** Source data follows **

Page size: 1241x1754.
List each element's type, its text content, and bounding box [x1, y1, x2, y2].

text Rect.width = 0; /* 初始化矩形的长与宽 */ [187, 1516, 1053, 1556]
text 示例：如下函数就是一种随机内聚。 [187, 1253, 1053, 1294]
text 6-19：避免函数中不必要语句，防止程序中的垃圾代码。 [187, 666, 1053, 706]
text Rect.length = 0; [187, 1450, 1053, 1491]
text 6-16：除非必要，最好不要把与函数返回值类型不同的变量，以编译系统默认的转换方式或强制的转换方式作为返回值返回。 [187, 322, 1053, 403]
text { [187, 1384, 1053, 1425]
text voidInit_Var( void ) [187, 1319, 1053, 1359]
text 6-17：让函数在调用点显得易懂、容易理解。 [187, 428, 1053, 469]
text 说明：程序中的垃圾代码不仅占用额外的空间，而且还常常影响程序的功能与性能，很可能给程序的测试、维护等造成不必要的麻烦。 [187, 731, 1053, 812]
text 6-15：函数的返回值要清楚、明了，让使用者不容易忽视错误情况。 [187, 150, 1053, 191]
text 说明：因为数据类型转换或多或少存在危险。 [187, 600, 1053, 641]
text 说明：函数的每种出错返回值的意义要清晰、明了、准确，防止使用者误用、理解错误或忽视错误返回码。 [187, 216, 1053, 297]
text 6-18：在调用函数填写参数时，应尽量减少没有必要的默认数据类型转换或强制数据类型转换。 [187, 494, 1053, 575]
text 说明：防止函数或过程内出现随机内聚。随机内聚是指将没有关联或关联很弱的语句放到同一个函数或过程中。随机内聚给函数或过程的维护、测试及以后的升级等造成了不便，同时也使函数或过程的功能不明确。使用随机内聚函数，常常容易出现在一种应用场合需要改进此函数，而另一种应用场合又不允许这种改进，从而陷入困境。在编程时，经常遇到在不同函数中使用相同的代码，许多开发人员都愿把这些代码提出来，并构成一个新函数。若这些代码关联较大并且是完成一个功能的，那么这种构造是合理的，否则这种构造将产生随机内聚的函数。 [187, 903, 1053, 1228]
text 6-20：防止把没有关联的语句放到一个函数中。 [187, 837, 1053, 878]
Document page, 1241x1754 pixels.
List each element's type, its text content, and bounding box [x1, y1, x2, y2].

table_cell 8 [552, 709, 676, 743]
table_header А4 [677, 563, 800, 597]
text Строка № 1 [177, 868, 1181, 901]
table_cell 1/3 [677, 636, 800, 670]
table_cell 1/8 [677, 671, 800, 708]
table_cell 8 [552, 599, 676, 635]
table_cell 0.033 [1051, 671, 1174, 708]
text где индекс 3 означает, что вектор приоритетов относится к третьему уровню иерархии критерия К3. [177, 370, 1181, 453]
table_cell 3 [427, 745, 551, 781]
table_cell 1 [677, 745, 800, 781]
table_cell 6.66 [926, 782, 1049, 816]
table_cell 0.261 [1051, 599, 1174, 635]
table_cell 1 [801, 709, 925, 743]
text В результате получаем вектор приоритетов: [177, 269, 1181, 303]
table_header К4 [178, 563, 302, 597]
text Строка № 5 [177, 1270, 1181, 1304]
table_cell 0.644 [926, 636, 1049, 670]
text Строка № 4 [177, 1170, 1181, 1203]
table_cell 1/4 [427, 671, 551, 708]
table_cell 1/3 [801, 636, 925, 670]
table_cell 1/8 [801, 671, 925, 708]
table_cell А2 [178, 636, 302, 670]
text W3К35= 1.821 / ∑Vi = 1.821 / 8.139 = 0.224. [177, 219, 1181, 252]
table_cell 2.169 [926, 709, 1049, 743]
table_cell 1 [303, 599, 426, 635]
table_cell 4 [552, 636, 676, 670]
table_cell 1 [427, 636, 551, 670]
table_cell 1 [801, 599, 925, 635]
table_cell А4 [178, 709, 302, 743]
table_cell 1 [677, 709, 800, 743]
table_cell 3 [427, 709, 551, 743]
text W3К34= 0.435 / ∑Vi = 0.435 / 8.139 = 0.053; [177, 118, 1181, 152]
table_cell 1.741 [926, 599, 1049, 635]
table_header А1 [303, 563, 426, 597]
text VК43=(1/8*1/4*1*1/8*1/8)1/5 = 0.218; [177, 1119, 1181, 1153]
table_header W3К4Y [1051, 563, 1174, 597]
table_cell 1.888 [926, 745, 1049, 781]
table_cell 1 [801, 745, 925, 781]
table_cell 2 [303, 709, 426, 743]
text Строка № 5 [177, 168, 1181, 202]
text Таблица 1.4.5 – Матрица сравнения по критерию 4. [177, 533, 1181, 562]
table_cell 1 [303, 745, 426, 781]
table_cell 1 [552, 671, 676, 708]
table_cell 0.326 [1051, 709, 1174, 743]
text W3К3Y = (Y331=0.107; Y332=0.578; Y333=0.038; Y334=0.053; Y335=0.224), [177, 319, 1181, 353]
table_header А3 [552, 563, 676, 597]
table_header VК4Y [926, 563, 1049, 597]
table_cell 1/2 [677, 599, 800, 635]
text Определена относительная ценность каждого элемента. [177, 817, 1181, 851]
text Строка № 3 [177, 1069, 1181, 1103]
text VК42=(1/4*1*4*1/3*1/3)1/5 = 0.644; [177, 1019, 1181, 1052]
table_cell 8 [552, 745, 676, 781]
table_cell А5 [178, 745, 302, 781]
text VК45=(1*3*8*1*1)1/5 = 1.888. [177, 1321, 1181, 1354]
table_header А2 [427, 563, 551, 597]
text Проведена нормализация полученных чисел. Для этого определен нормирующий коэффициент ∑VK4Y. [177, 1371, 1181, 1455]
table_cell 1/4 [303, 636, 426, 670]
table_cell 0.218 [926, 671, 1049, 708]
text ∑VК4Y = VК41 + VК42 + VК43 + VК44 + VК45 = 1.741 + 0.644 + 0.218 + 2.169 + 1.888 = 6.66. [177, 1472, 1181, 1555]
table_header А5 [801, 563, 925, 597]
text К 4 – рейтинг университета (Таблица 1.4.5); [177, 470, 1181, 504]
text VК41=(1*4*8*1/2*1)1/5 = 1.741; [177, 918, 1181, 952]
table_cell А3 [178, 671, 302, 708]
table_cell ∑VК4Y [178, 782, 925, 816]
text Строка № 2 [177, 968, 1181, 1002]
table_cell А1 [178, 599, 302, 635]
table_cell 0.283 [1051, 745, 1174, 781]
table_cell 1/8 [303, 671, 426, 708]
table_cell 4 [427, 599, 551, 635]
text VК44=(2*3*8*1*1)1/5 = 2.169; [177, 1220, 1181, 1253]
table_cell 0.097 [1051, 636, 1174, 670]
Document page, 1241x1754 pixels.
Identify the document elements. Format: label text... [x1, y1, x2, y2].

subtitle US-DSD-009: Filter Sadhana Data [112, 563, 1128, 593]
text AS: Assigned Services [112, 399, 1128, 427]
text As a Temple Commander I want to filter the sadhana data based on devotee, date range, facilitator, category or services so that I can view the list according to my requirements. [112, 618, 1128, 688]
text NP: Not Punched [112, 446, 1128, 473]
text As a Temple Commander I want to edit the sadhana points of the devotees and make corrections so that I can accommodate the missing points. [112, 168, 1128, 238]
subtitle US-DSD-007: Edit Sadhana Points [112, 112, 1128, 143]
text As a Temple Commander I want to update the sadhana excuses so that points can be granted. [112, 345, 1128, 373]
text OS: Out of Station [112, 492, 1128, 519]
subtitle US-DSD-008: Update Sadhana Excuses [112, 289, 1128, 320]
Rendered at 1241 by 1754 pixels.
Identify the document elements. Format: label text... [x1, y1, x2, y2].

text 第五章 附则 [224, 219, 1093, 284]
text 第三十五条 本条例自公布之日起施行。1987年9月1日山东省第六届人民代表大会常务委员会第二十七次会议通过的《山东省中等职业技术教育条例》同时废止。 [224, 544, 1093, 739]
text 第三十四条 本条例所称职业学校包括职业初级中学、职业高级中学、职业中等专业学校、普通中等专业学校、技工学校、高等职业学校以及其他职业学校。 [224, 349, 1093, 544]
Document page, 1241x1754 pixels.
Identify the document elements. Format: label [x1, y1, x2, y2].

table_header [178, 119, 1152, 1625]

** End of Source data **

*Your goal*
For the word "вектор", find every line in the data that holds it and copy that line.

*Solution*
text где индекс 3 означает, что вектор приоритетов относится к третьему уровню иерархии критерия К3. [177, 370, 1181, 453]
text В результате получаем вектор приоритетов: [177, 269, 1181, 303]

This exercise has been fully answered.